The final rationale for unilateral U.S. military action against Saddam is alleged Iraqi sponsorship of the 1993 bombing at the World Trade Center. Intelligence sources told me this connection is hypothetical and certainly not proven. The only credible link is Abdul Rahman Yasin, who was indicted on 20 counts in the 1993 bombing and fled to Baghdad. Saddam's failure to surrender a fugitive to a country with whom he has very unfriendly relations is hardly surprising.
Extradition often is difficult even for countries with friendly relations. Saudi Arabia has been pressing Britain for the return of Mohammed Masari, a foe of the Saudi royal regime. The Saudis regard him as a terrorist, and his approval of the Sept. 11 attacks adds support for that description. Nevertheless, British law has foiled efforts to deport him over the last six years.
The real reason why hawks inside and outside the government want to assault Iraq is the nature of Saddam Hussein's regime: tyrannical, anti-democratic, brutal to its own citizens, menacing to its neighbors, intransigent against Israel's existence. President Bush would be acting against Saddam not as part of a war against terror but as a superpower avenger against governments of the world that fail to meet minimum standards of human decency.

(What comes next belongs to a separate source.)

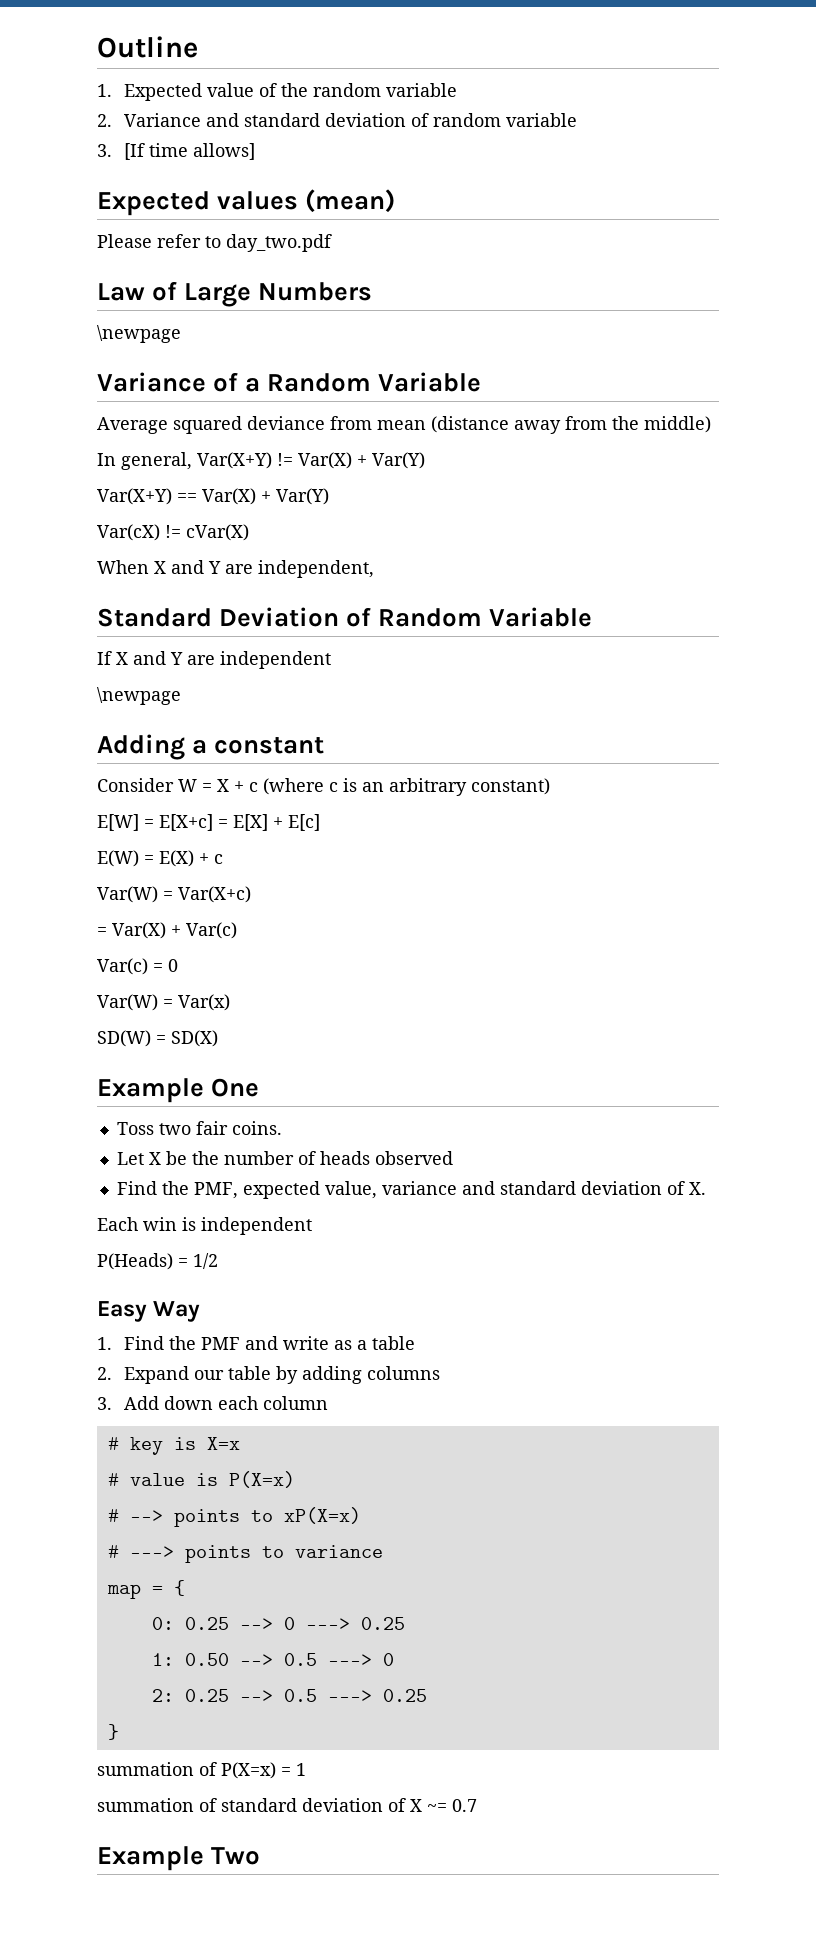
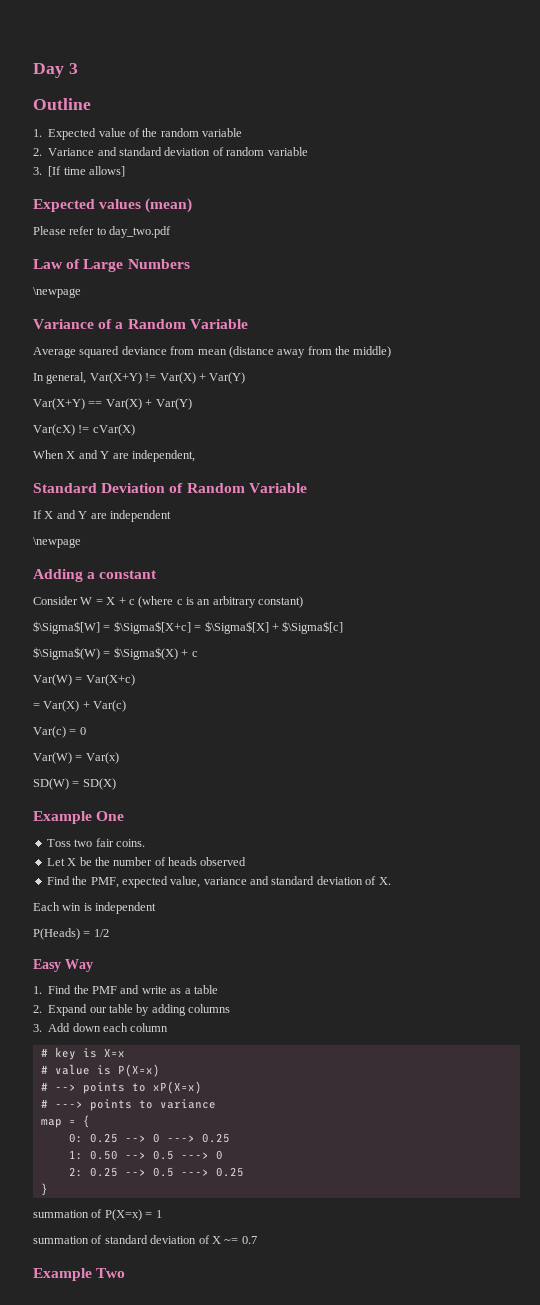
(97, 47) none -> [33,63,78,78] Day 3 //
[97,814,320,831] [97,850,194,867] E[W] = E[X+c] = E[X] + E[c] // E(W) = E(X) -> [33,621,344,634] [33,647,178,660] $\Sigma$[W] = $\Sigma$[X+c] = $\Sigma$[X] + $\Sigma$[c] // $\Sigma$(W) = $\Sigma$(X)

That role would isolate the United States as lone-ranger global protector, accompanied occasionally by Israel. In his press conference last Thursday night, Bush called Saddam an "evil man," adding: "We're watching him very carefully." Sober officials inside the administration believe the president should do no more than watch Iraq, unless and until it is clearly implicated in the murderous events of Sept. 11.